First Look: Sonos Amp Adds Versatility to Home Audio | Social
Written by Jeremy Glowacki
Sonos, one of the best-known brands in home audio, is adding a new piece of hardware called the Sonos Amp that is designed to drive systems as simple as a turntable and a pair of speakers to something as powerful as an entire house of streaming music.
This new “home audio hub” can power traditional wired speakers with sound from nearly any source and fully integrates these speakers into Sonos’ wireless home sound system. It supports Apple’s AirPlay 2 and more than 100 streaming services and includes an HDMI Arc port for TVs.
Launching globally to consumers via the Sonos website in February 2019, the $599 Amp will be available first to professional installers in the United States and Canada starting December 1, 2018.
“The world is changing fast, and we need to be there for the installer community,” said Matthew Seigel, Sonos chief commercial officer, during a media preview at Sonos’ Boston offices on August 23. “It is more powerful and is designed in a way to stack perfectly inside an AV rack, to be placed inside a cupboard, or left out on a counter. It was built in collaboration with our partners after understanding what they needed over the past two years. There’s a ton of strategic alignment between the installer community and Sonos.”
A More Powerful Sonos Amp
Amp is twice as powerful as its predecessor, the Connect:Amp. A single Amp can power up to four speakers with 125 watts per channel. To power a multi-room audio system, as many as 32 Amps could be mounted inside a component rack.
HDMI and line-in ports on the back of an Amp means that TVs, turntables, CD changers, and other audio components can easily connect to the device and become part of the Sonos system.
Amp’s hardware was built to power the Sonos software platform. New updates to the platform make it easy for installers to incorporate Amp into integrated smart home set-ups, including smart lighting and centralized control systems. It is also AirPlay 2 compatible, meaning music and other audio from any iOS device can be played wirelessly through Amp. And when wirelessly connected to an Amazon Alexa-enabled device, like a Sonos One or Beam, Amp is controllable with voice commands.
“The growth of the sonic internet — the convergence of paid streaming, the smart home, and artificial intelligence through voice technologies — drives everything we do at Sonos,” said Sonos CEO Patrick Spence. “While plug-and-play options like Sonos Beam and Sonos One are an important part of the equation, architectural sound and making it even easier to integrate with lighting and home control are equally as important. We’ve listened to custom installers and dealers to create Amp, a versatile product designed to be at the center of the smart home sound experience.”

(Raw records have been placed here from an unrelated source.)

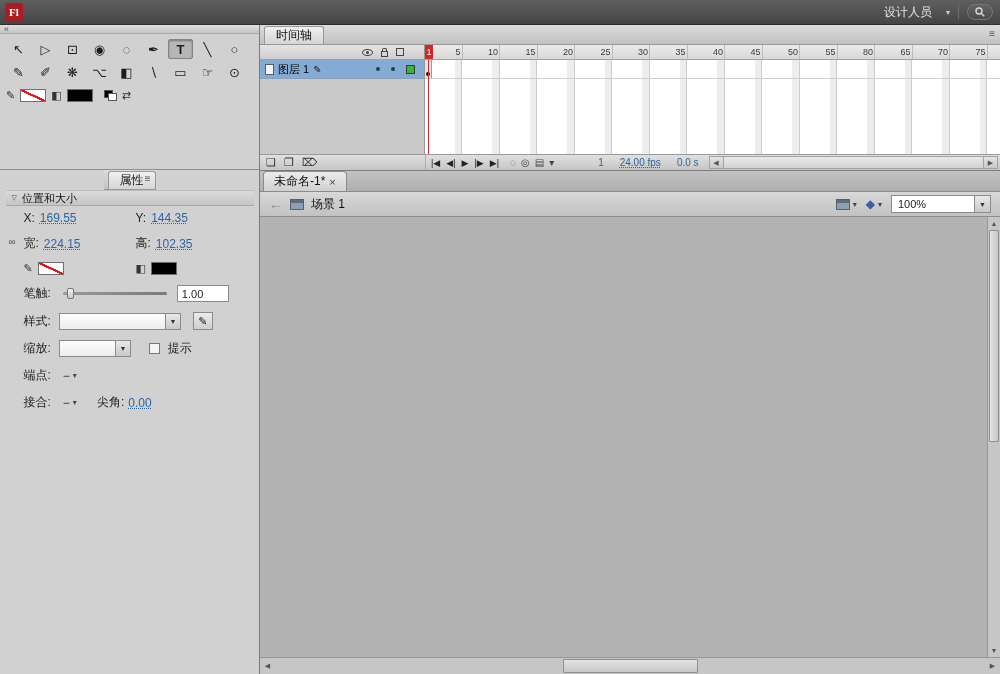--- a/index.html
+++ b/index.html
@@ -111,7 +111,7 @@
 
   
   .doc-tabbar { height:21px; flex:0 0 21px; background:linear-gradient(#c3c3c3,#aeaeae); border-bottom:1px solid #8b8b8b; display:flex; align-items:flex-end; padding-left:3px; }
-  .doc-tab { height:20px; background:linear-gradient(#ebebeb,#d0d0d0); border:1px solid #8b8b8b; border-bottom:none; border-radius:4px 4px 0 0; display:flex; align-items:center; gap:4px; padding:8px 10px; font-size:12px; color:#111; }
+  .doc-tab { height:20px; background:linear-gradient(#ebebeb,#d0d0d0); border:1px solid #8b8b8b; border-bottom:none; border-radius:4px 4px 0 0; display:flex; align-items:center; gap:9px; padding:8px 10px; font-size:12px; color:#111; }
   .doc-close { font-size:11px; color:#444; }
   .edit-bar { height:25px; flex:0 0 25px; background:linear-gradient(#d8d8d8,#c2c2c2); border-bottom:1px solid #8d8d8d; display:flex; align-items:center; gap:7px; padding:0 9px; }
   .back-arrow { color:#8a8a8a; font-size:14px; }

Expanding Into the Architectural Amp Space
As part of its Amp media event, Sonos also announced a collaboration with architectural audio manufacturer Sonance aimed at delivering a series of three architectural speakers — in-wall, in-ceiling, and outdoor — that gain additional functionality through software when paired with the new Sonos Amp. This collaboration will provide a complete offering for professionally installed architectural sound, exclusively enabling Sonos’ Trueplay tuning capabilities to ensure the best sound for the space as well as the benefits of Sonos’ software platform. These products, which will be sold and marketed by Sonos, will launch in early 2019.

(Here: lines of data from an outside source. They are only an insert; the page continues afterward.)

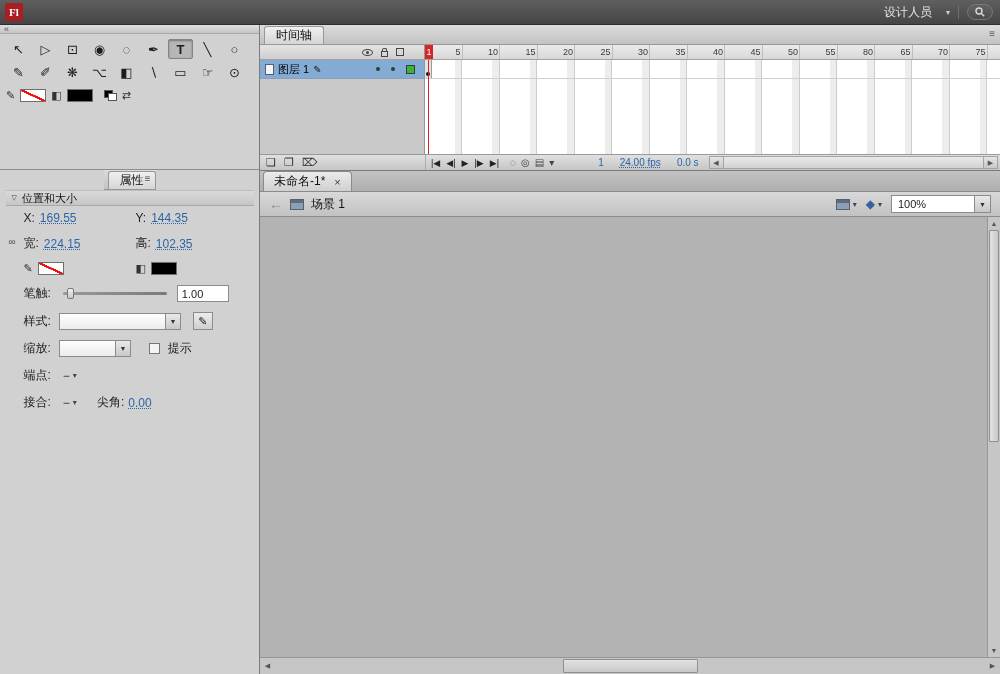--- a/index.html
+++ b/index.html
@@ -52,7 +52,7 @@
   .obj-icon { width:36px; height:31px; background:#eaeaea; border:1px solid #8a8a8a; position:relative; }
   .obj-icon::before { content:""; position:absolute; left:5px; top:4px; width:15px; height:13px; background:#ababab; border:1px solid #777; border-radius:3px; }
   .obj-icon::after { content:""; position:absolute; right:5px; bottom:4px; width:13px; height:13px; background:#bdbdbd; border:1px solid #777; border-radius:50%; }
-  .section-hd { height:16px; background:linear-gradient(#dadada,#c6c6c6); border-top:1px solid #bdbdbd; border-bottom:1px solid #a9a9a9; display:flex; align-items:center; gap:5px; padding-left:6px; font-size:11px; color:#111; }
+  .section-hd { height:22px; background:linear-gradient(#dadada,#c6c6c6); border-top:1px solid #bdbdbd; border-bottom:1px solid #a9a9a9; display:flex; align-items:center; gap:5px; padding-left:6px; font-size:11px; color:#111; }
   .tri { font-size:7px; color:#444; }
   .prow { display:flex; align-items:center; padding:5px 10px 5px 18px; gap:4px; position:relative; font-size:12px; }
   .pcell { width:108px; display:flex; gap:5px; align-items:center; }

The platform will continue to expand with new APIs that allow partners to innovate on their integrations with Sonos. New control APIs and features can make the experience better for customers, especially those with integrated control systems, such as Control4 and Crestron.
Features may include line-in switching (for both analog and home theater), to allow for components to be selected within the third-party control interface. Volume pass-through would allow for easier and more predictable volume control. And, the ability to add Sonos playlists will be enabled within a third-party interface. Eventually, other capabilities may include notifications and alerts from third- party devices, like a doorbell, through Sonos speakers.